Searching for equilibrium
Equilibrium will be defined when shipping demand reaches the indifference value between using a stack gas scrubber and purchasing compliant bunker fuel oil. This value will vary for different sizes of ships in the market, but it is likely to emerge when the spread between compliant and non-compliant fuel oil is around $100-120/t, at a point where investment in a new scrubber no longer has a payback that would jump an investment hurdle.
For the market to reach that point, the fuel oil bunker pool will need to reject more expensive distillates and VGO from the compliant fuel pool. In effect, it will emerge when refiners, traders and blenders understand how to make stable, compatible, compliant bunkers from sweeter conventional residue fuel oil components, allowing for a price premium for the segregated purchasing, refining and handling of these materials.
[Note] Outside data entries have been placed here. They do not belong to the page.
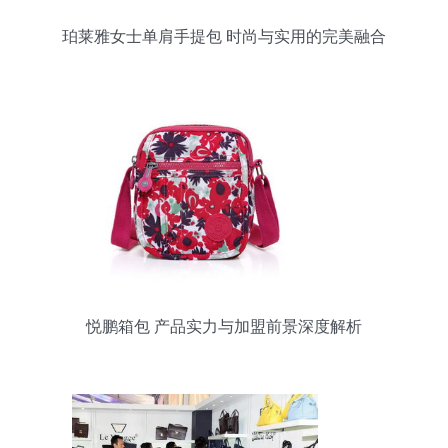
珀莱雅女士单肩手提包 时尚与实用的完美融合
悦鹏箱包 产品实力与加盟前景深度解析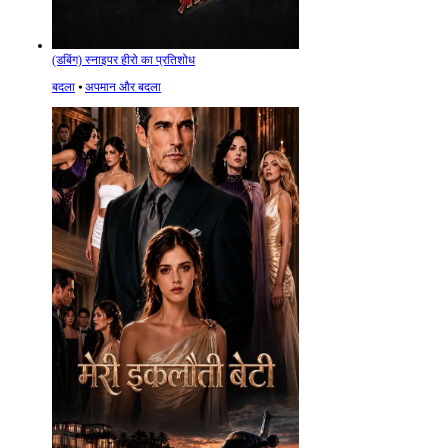
(डबिंग) स्नाइपर हीरो का प्रतिशोध
बदला
⦁
अपमान और बदला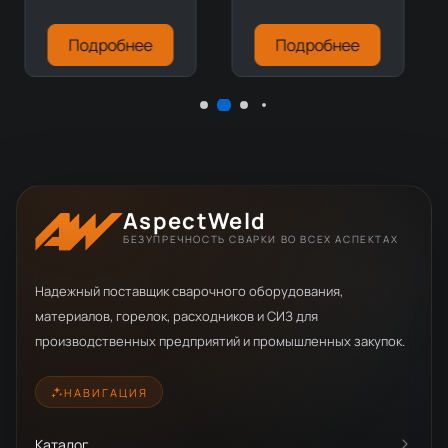
Подробнее
Подробнее
AspectWeld
БЕЗУПРЕЧНОСТЬ СВАРКИ ВО ВСЕХ АСПЕКТАХ
Надежный поставщик сварочного оборудования,
материалов, горелок, расходников и СИЗ для
производственных предприятий и промышленных закупок.
НАВИГАЦИЯ
Каталог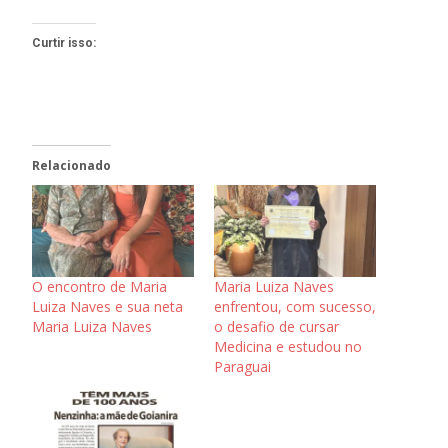
Curtir isso:
Relacionado
O encontro de Maria
Maria Luiza Naves
Luiza Naves e sua neta
enfrentou, com sucesso,
Maria Luiza Naves
o desafio de cursar
Medicina e estudou no
Paraguai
It is also important to take a look at the impact on gasoline markets. The key driver of higher gasoline prices will be a shortage of VGO in the market caused by the direct blending of sweet VGO into bunker fuel. If the market values VGO close to distillate, there is little sense in putting it into a conversion unit, losing yield to liquified petroleum gas (LPG), coke and energy.
If the lack of VGO causes an imbalance in blending components for gasoline, there is the possibility that gasoline prices would rise to the point where VGO is essentially purchased back into the FCC unit to produce an important gasoline blending component. With this in mind, IMO could be bullish for gasoline, at least until the market is more balanced.
Rethinking crude for more valuable products
Crude oil is generally priced on the basis of the value of the products it contains on simple distillation. This is the ‘gross product worth’, and the important point for IMO is the inherent value in the residue of very sweet crude oil. Normally, when we price residue streams we use either a low sulphur or high sulphur assessment – if the residue is less than 1% sulphur, it is sweet and gets a higher valuation. If more than 1%, it is assessed on 3.5% fuel oil (plus a premium if justified), and gets a lower valuation.
IMO 2020 upsets the apple cart by introducing new gasoil and fuel oil products at 0.5% sulphur that will become the principal products in the global bunker market. These products exist only on paper today, and they will initially price much closer to distillates.
Sweet heavy crudes like Angolan grades, with atmospheric residue yield in orange, will command a high premium based on the uplift of this very sweet residue. Brazilian grades like Lula and the forthcoming Buzios grade will also benefit from being sweet and heavy. Lula production is at 800 000 b/d, while Buzios will start producing late this year and is forecast to be at 750 000 b/d by 2021.
The universe of sweet crudes is around 10 million b/d. Some of them are very unlikely to see salt water. Some of them are inappropriate for making bunker fuel. Some, like US shale and Azeri, are sweet and light. In the main, the heavy sweets are most likely to benefit from IMO. We would expect refiners who are using these crudes to adjust their baskets based on their actual need for sweet barrels.
Companies started considering their approach and response to the IMO regulations in late 2016. The investment time horizon was impossibly tight to bring on board by 2020, and only a few have made major investments, but this is the array of choices we have seen refiners adopting:
• Stop making high sulphur fuel oil (HSFO) entirely
• Delayed coking – ends fuel oil production, full stop
• Residue hydrocracking – nearly eliminates fuel oil, but is expensive and can be prone to on-stream reliability issues
• ARDS/VRDS – so, making LSFO that can be sold for IMO.